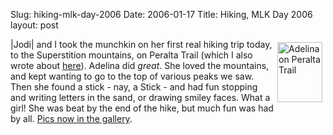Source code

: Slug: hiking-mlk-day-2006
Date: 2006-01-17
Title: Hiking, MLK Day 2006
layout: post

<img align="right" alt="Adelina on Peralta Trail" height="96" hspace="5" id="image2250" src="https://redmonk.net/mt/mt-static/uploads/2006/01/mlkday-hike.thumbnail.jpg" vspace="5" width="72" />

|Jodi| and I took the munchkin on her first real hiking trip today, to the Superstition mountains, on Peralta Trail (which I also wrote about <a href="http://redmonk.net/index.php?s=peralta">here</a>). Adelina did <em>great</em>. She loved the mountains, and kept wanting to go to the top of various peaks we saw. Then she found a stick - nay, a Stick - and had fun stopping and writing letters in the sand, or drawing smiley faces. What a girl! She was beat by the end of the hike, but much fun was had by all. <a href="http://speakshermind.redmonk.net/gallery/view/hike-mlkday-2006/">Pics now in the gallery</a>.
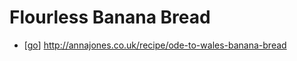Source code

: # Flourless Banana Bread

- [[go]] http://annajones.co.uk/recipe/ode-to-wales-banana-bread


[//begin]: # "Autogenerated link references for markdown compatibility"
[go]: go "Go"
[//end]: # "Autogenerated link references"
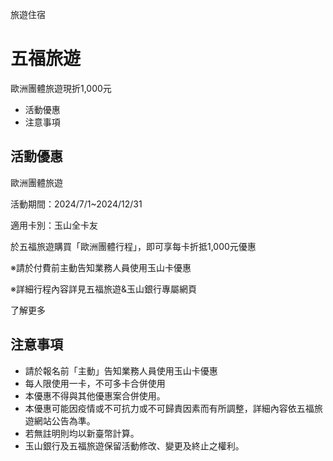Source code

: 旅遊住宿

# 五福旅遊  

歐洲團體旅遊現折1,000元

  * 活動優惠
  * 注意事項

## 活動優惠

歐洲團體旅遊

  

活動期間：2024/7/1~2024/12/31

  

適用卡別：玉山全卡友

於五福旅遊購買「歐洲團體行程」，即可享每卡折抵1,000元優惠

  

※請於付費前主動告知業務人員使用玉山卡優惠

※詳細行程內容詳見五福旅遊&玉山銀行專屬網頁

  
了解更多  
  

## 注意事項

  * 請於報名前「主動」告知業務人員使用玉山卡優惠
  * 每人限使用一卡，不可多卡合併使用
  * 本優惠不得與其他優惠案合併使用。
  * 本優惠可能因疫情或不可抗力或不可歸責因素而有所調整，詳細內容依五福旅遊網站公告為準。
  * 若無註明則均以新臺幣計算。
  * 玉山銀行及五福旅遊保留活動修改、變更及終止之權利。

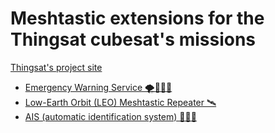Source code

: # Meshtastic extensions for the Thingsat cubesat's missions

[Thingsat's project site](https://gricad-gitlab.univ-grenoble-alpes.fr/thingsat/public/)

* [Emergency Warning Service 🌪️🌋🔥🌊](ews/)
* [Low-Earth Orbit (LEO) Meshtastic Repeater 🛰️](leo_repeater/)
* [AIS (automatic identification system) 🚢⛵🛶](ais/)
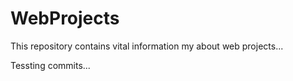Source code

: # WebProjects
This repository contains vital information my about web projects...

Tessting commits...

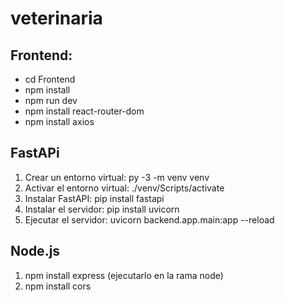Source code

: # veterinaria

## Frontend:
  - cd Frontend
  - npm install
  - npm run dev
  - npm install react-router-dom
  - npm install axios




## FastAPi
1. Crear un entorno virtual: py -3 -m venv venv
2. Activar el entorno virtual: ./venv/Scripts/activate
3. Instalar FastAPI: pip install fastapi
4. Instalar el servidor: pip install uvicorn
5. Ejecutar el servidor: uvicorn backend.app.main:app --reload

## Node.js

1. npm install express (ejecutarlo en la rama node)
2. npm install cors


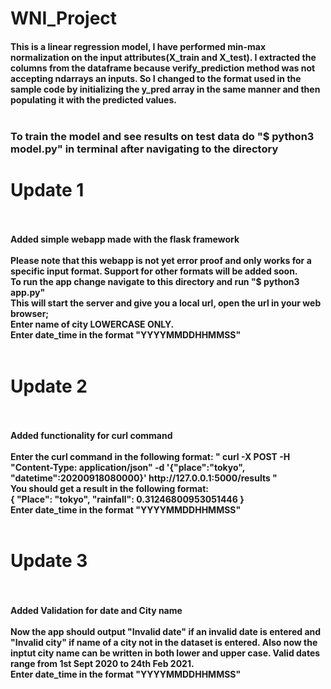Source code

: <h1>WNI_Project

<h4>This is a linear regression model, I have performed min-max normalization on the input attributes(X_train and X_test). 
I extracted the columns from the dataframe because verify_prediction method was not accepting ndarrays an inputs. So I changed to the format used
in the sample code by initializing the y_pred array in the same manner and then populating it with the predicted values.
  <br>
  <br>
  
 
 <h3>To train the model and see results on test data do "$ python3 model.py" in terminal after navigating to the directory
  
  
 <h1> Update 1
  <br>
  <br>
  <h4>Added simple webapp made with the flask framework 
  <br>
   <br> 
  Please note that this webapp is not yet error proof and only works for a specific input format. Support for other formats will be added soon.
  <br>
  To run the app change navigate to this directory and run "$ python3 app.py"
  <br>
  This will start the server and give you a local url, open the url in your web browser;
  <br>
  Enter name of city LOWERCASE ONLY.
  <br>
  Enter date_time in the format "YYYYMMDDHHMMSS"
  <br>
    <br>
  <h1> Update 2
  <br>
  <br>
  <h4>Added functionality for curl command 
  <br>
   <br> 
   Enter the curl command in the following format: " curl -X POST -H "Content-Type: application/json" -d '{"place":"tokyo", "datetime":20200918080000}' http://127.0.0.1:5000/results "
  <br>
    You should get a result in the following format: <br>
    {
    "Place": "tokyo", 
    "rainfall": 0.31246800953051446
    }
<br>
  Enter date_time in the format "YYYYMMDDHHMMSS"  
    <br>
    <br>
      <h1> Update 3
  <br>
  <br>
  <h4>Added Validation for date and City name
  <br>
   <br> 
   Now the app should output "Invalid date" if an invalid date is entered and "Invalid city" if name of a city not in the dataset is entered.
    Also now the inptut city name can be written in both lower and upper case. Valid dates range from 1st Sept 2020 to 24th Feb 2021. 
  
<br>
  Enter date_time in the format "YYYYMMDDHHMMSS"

______________________________

→ PROBLEM
Write out the listing above again, exactly, but with no pictures in the copy.

→ ANSWER
Source code

: Slug: hiking-mlk-day-2006
Date: 2006-01-17
Title: Hiking, MLK Day 2006
layout: post

<img align="right" alt="Adelina on Peralta Trail" height="96" hspace="5" id="image2250" src="https://redmonk.net/mt/mt-static/uploads/2006/01/mlkday-hike.thumbnail.jpg" vspace="5" width="72" />

|Jodi| and I took the munchkin on her first real hiking trip today, to the Superstition mountains, on Peralta Trail (which I also wrote about <a href="http://redmonk.net/index.php?s=peralta">here</a>). Adelina did <em>great</em>. She loved the mountains, and kept wanting to go to the top of various peaks we saw. Then she found a stick - nay, a Stick - and had fun stopping and writing letters in the sand, or drawing smiley faces. What a girl! She was beat by the end of the hike, but much fun was had by all. <a href="http://speakshermind.redmonk.net/gallery/view/hike-mlkday-2006/">Pics now in the gallery</a>.
Source code

: # Flourless Banana Bread

- [[go]] http://annajones.co.uk/recipe/ode-to-wales-banana-bread


[//begin]: # "Autogenerated link references for markdown compatibility"
[go]: go "Go"
[//end]: # "Autogenerated link references"
Source code

: 旅遊住宿

# 五福旅遊  

歐洲團體旅遊現折1,000元

  * 活動優惠
  * 注意事項

## 活動優惠

歐洲團體旅遊

  

活動期間：2024/7/1~2024/12/31

  

適用卡別：玉山全卡友

於五福旅遊購買「歐洲團體行程」，即可享每卡折抵1,000元優惠

  

※請於付費前主動告知業務人員使用玉山卡優惠

※詳細行程內容詳見五福旅遊&玉山銀行專屬網頁

  
了解更多  
  

## 注意事項

  * 請於報名前「主動」告知業務人員使用玉山卡優惠
  * 每人限使用一卡，不可多卡合併使用
  * 本優惠不得與其他優惠案合併使用。
  * 本優惠可能因疫情或不可抗力或不可歸責因素而有所調整，詳細內容依五福旅遊網站公告為準。
  * 若無註明則均以新臺幣計算。
  * 玉山銀行及五福旅遊保留活動修改、變更及終止之權利。

Source code

: # Meshtastic extensions for the Thingsat cubesat's missions

[Thingsat's project site](https://gricad-gitlab.univ-grenoble-alpes.fr/thingsat/public/)

* [Emergency Warning Service 🌪️🌋🔥🌊](ews/)
* [Low-Earth Orbit (LEO) Meshtastic Repeater 🛰️](leo_repeater/)
* [AIS (automatic identification system) 🚢⛵🛶](ais/)
Source code

: # WebProjects
This repository contains vital information my about web projects...

Tessting commits...

Source code

: # veterinaria

## Frontend:
  - cd Frontend
  - npm install
  - npm run dev
  - npm install react-router-dom
  - npm install axios




## FastAPi
1. Crear un entorno virtual: py -3 -m venv venv
2. Activar el entorno virtual: ./venv/Scripts/activate
3. Instalar FastAPI: pip install fastapi
4. Instalar el servidor: pip install uvicorn
5. Ejecutar el servidor: uvicorn backend.app.main:app --reload

## Node.js

1. npm install express (ejecutarlo en la rama node)
2. npm install cors


Source code

: <h1>WNI_Project

<h4>This is a linear regression model, I have performed min-max normalization on the input attributes(X_train and X_test). 
I extracted the columns from the dataframe because verify_prediction method was not accepting ndarrays an inputs. So I changed to the format used
in the sample code by initializing the y_pred array in the same manner and then populating it with the predicted values.
  <br>
  <br>
  
 
 <h3>To train the model and see results on test data do "$ python3 model.py" in terminal after navigating to the directory
  
  
 <h1> Update 1
  <br>
  <br>
  <h4>Added simple webapp made with the flask framework 
  <br>
   <br> 
  Please note that this webapp is not yet error proof and only works for a specific input format. Support for other formats will be added soon.
  <br>
  To run the app change navigate to this directory and run "$ python3 app.py"
  <br>
  This will start the server and give you a local url, open the url in your web browser;
  <br>
  Enter name of city LOWERCASE ONLY.
  <br>
  Enter date_time in the format "YYYYMMDDHHMMSS"
  <br>
    <br>
  <h1> Update 2
  <br>
  <br>
  <h4>Added functionality for curl command 
  <br>
   <br> 
   Enter the curl command in the following format: " curl -X POST -H "Content-Type: application/json" -d '{"place":"tokyo", "datetime":20200918080000}' http://127.0.0.1:5000/results "
  <br>
    You should get a result in the following format: <br>
    {
    "Place": "tokyo", 
    "rainfall": 0.31246800953051446
    }
<br>
  Enter date_time in the format "YYYYMMDDHHMMSS"  
    <br>
    <br>
      <h1> Update 3
  <br>
  <br>
  <h4>Added Validation for date and City name
  <br>
   <br> 
   Now the app should output "Invalid date" if an invalid date is entered and "Invalid city" if name of a city not in the dataset is entered.
    Also now the inptut city name can be written in both lower and upper case. Valid dates range from 1st Sept 2020 to 24th Feb 2021. 
  
<br>
  Enter date_time in the format "YYYYMMDDHHMMSS"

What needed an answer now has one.